During a trip to America with his wife and daughter, he became inspired to establish a low-budget American-style milk bar back in Sydney. Customers would pay only ‘4d’ – 4 pence, or four pennies – for a milkshake or an American-style ‘soda pop’ (flavoured carbonated water, or softdrink). On 4 November 1932, he opened the doors to Australia’s first milk bar, The Black & White 4d Milk Bar, at 24 Martin Place in the Sydney CBD. He took the name from the Black & White Whiskey ads he’d seen in America and the idea of charging only ‘4d’ for a glass of dairy milk, which during the Great Depression was viewed as a tonic food. In the Black & White’s window, he installed a mechanical cow that excreted oil from its udders.

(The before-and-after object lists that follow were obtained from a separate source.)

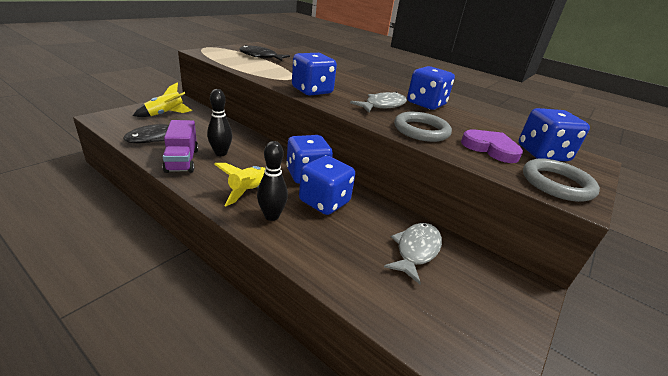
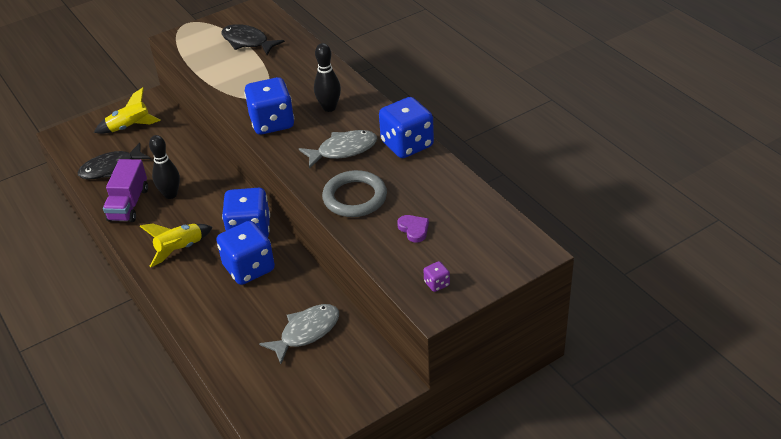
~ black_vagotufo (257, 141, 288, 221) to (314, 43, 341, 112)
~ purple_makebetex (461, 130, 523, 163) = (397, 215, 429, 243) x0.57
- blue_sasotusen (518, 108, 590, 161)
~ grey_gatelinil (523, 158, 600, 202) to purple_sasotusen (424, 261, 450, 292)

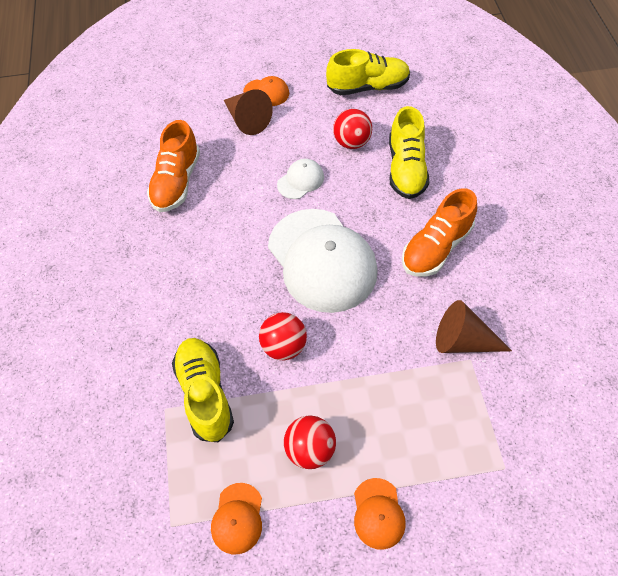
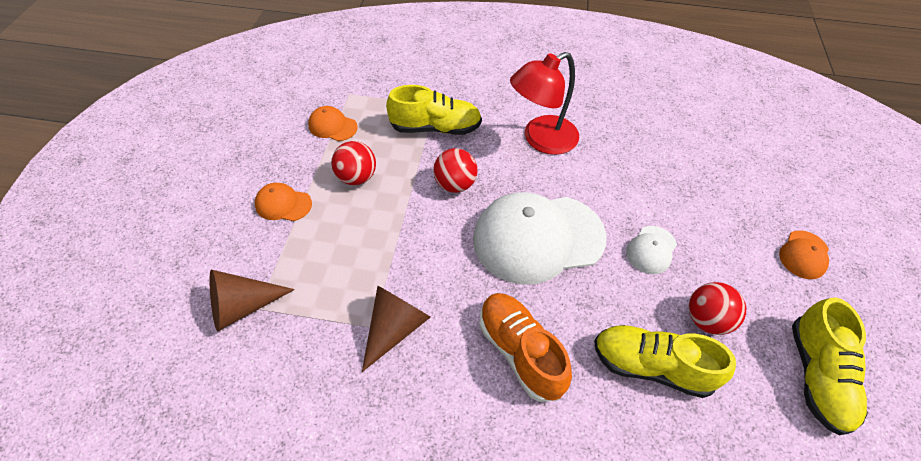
- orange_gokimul (147, 120, 200, 212)
~ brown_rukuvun (224, 89, 273, 135) to (209, 270, 295, 331)
~ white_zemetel (277, 159, 324, 199) = (626, 226, 677, 274) 60 degrees clockwise
+ red_sivokel (510, 52, 579, 155)

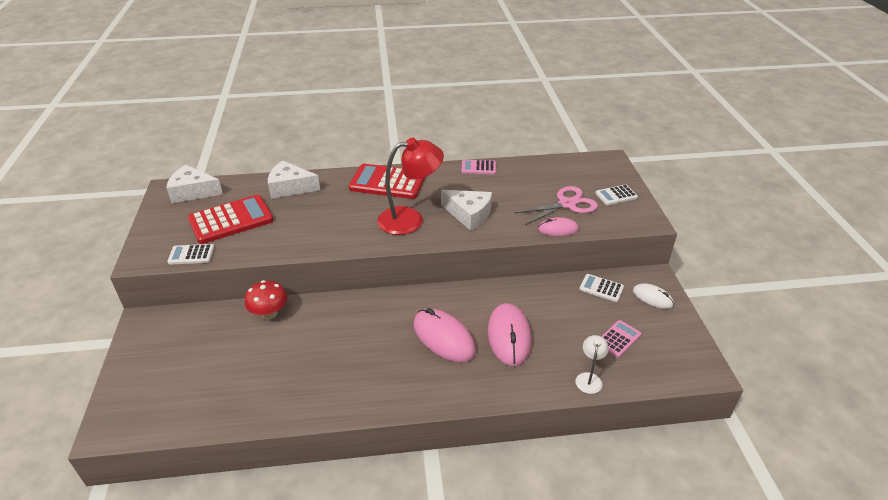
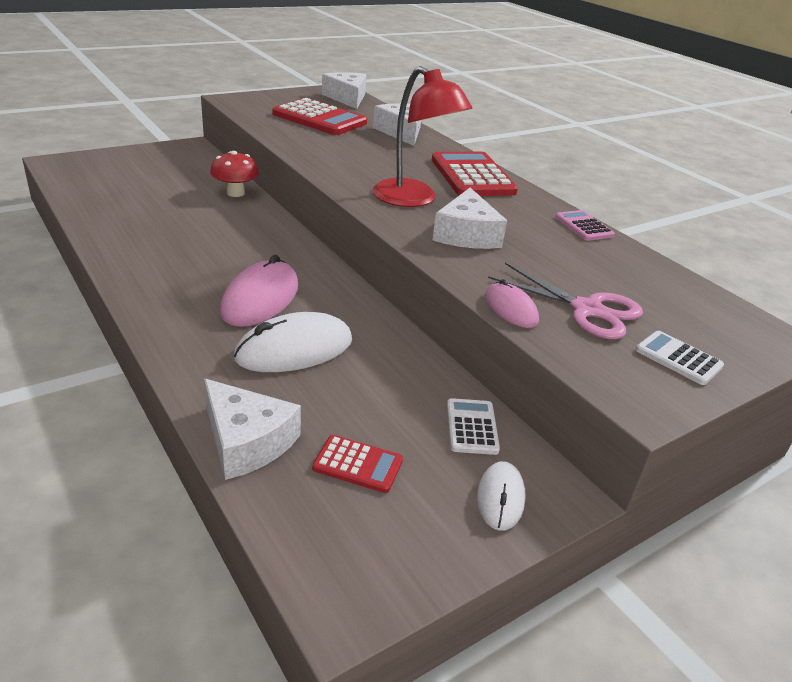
- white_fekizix (167, 244, 215, 265)
~ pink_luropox (488, 303, 532, 366) to white_luropox (234, 312, 352, 372)
~ white_sivokel (575, 335, 609, 394) to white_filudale (204, 379, 301, 480)
~ pink_fekizix (601, 320, 641, 358) to red_fekizix (312, 435, 403, 493)

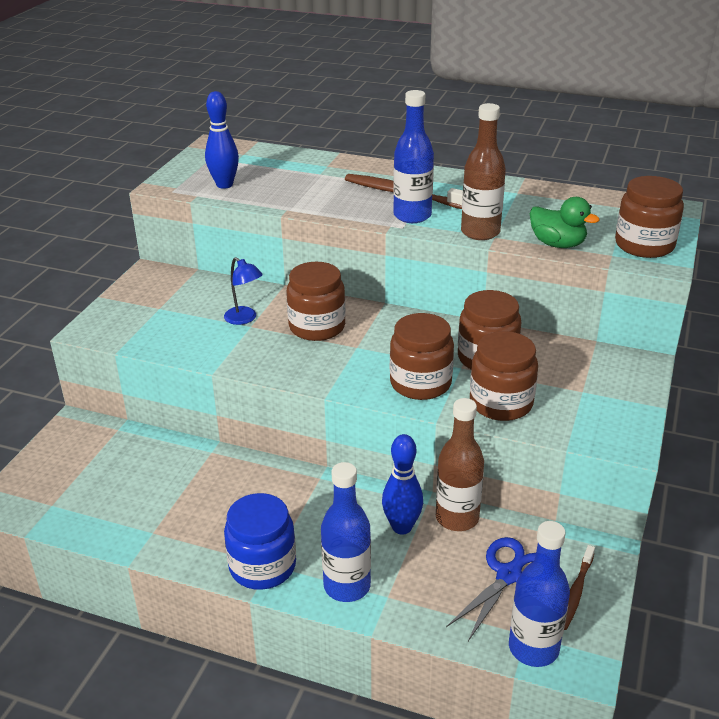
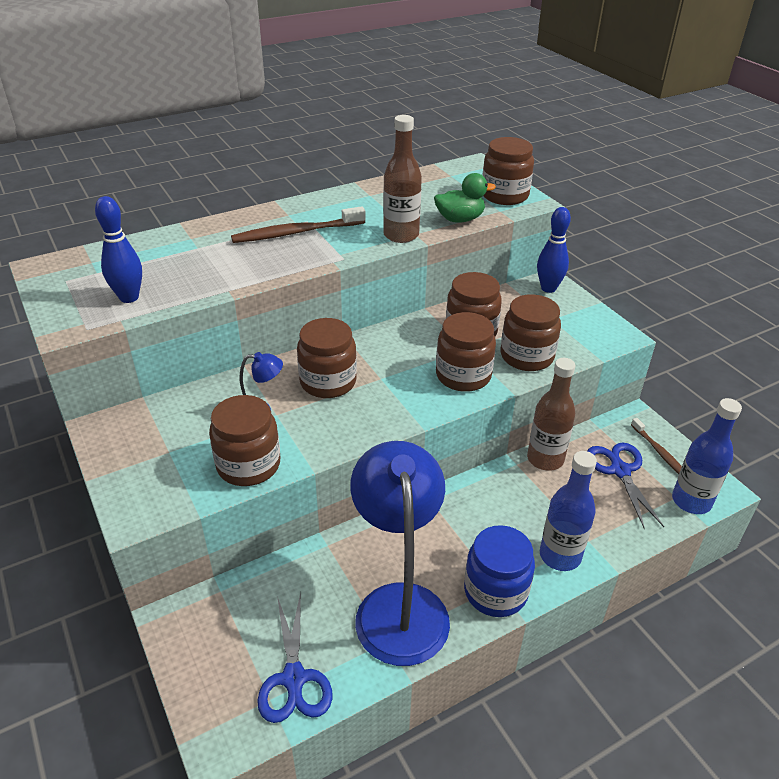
~ blue_vagotufo (382, 434, 423, 535) to (537, 207, 571, 293)
- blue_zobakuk (393, 90, 434, 223)
+ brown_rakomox (209, 395, 280, 486)
+ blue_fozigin (257, 592, 333, 723)
+ blue_sivokel (350, 441, 450, 666)

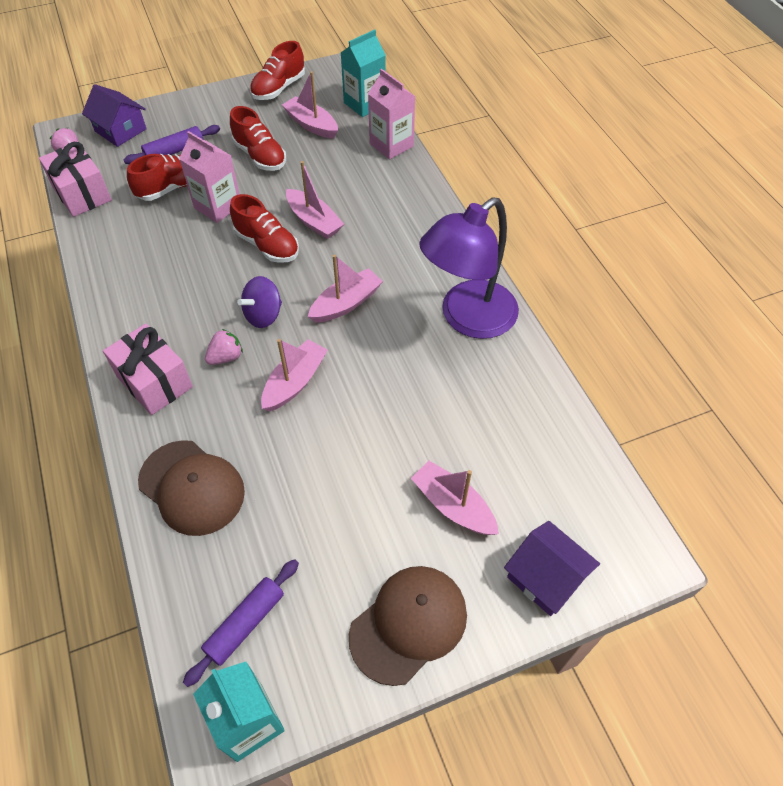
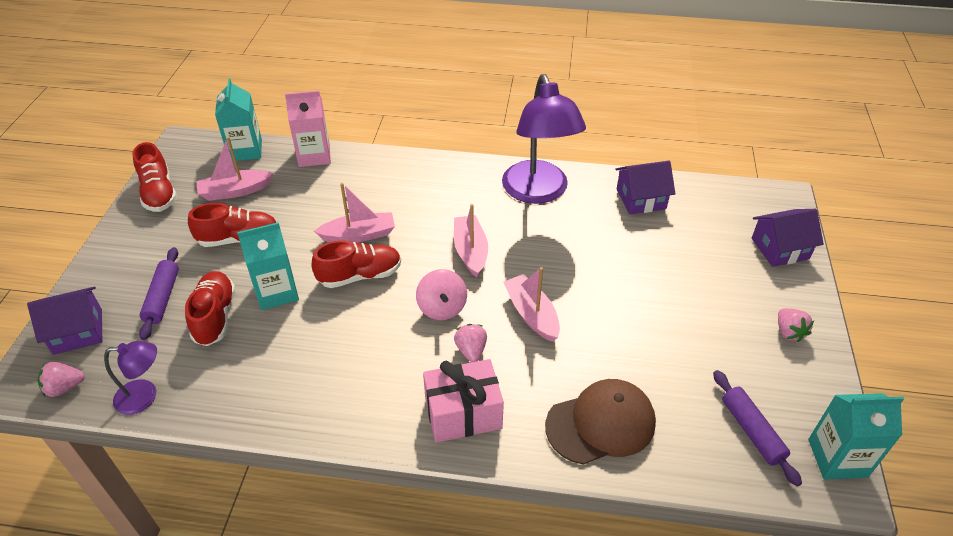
~ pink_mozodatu (39, 142, 112, 217) to purple_sivokel (104, 341, 157, 415)
~ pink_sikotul (179, 131, 239, 223) to turquoise_sikotul (237, 222, 299, 310)
~ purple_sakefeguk (237, 276, 282, 328) to pink_sakefeguk (416, 269, 467, 320)
~ brown_zemetel (349, 566, 467, 686) to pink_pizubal (778, 308, 814, 342)
- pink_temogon (411, 461, 499, 535)
+ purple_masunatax (615, 161, 675, 214)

Grateful to at last feel part of a bigger world, Sydneysiders flocked to the Black and White, even though its only menu items remained four-penny milkshakes and sodas. During its first year, 27,000 customers graced its six small booth seats, happily chatting away under the ‘No table service’ sign.
Mick went on to open milk-bar chains throughout Australia and to influence introduction of the country’s more than 4000 registered milk bars. He was less known for his philanthropic activities, including donating all his milk-bar takings to charities, such as a children’s home, at least once a year.